According to the German Ambassador to Tanzania, Mr Detlef Wächter, the funding was vital as WFP operations in the region were facing critical funding shortages. He said given the importance of the WFP operations in both Tanzania and Rwanda, each country would receive 1 million Euros(over 2.6 bn/-).
Stressing on the urgent need for international support for refugees in both countries, the diplomat said, "Being one of the largest international donors, it is our country's duty to help and support the effort of host countries and international agencies in this humanitarian crisis. We hope our financial support will help WFP to overcome the current critical funding shortage."
In Tanzania, the contribution was meant to purchase maize meal which is included as part of monthly food rations that consist of pulses, salt, vegetable oil and a fortified porridge. For Rwanda, the contribution was meant to purchase maize and beans for monthly food distributions.
According to Ambassador Wachter, WFP Rwanda also purchased fortified porridge, sugar and micronutrient powders to support the most vulnerable people who are in need of a particular diet.
In both countries, WFP provides supplementary food for pregnant and nursing women, children under the age of five, hospital in-patients and people receiving treatment for HIV/AIDS and tuberculosis.
"These targeted feeding programmes provide much needed nutrition through additional foods such as fortified porridge or micronutrient powders. These food items are important in the fight against stunting and under nutrition in children, and they boost the immune systems of vulnerable people," the diplomat said.
WFP also provides hot meals to refugees who are in transit and reception centres. The WFP expressed its gratitude to the German government for the contribution, saying for the last five years, the European nation has been one of the largest donors.

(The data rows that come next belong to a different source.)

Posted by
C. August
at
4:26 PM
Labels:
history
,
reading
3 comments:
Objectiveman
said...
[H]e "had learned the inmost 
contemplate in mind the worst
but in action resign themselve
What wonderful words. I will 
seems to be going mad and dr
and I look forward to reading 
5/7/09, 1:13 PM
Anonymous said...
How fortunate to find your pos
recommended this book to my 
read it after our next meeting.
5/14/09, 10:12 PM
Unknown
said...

"WFP is grateful to Germany, which over the last five years has been one of our largest donors and has cemented its commitment to humanitarian efforts in Tanzania, the region and around the globe," said WFP Tanzania Country Representative Michael Dunford.
"The continued support from Germany has been crucial in meeting the food needs of men, women and children who have fled their homes," he added.

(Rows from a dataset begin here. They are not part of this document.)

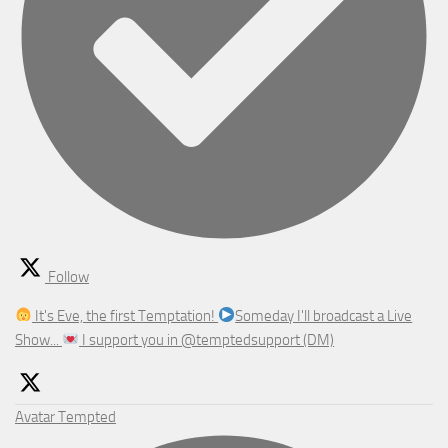
Follow
It's Eve, the first Temptation!
Someday I'll broadcast a Live
Show...
I support you in @temptedsupport (DM)
Avatar
Tempted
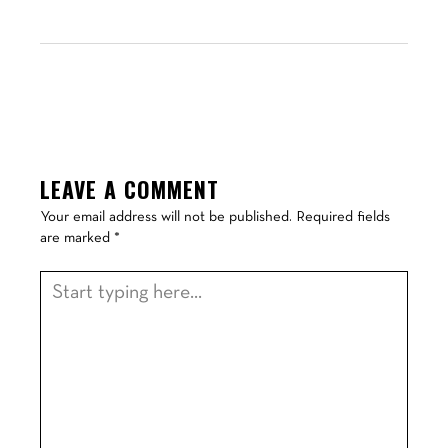
LEAVE A COMMENT
Your email address will not be published.
Required fields
are marked
*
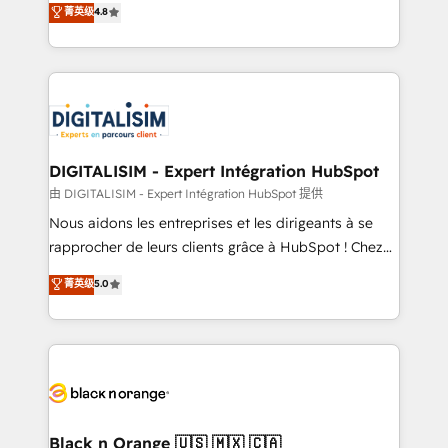
菁英级
4.8
of experience and quality of skilled staff has earned
maximizing EBITDA and achieving Commercial
them a trusted reputation within the HubSpot
Excellence. With our targeted processes, we
ecosystem as a reliable partner capable of delivering
strengthen your digital transformation and minimize
remarkable experiences for our most sophisticated
costs. As HubSpot's Advanced Accredited CRM
clients.” - Brian Garvey, VP, Solutions Partner
Implementation partner, we provide expertise to
Program, HubSpot.
drive your business forward. Since 2015 we are fully
dedicated to HubSpot and with an experienced
DIGITALISIM - Expert Intégration HubSpot
team (50+), we work with reputable companies in
由 DIGITALISIM - Expert Intégration HubSpot 提供
B2B sectors such as manufacturing, SaaS and
Nous aidons les entreprises et les dirigeants à se
business services. We prepare a customized
rapprocher de leurs clients grâce à HubSpot ! Chez
business case that demonstrates the value and
DIGITALISIM, nous avons l'intime conviction que la
菁英级
5.0
impact of your digital transformation, including a
réussite des entreprises passe par l’innovation web,
detailed financial rationale with a focus on ROI and
le marketing digital, et la relation client ! C'est
TCO. As a trusted extension of your team, we
pourquoi, nos experts sont à la fois capables de
believe in the power of partnership. Together, we
gérer votre projet de création de site internet, votre
embark on a transformational journey that sets your
référencement, votre stratégie digitale et le pilotage
business up for long-term success. Unlock your
et l'intégration d'HubSpot ! Les grandes phases d'un
business. If not now, when?
projet HubSpot avec DIGITALISIM : 🧽 Nettoyage,
Black n Orange 🇺🇸 🇲🇽 🇨🇦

He said since an upsurge of unrest in Burundi in 2015, about 258,000 refugees have crossed into Tanzania, making it the largest recipient of Burundian refugees in the East African region, adding that Tanzania currently hosts 317,000 refugees in three camps, which was an unprecedented five-fold increase compared to the refugee population two years ago.
In Rwanda, there are 172,000 refugees in six camps, of whom 87,000 are Burundians, with 55,000 residing in Mahama camp and are wholly dependent on assistance to meet their food needs.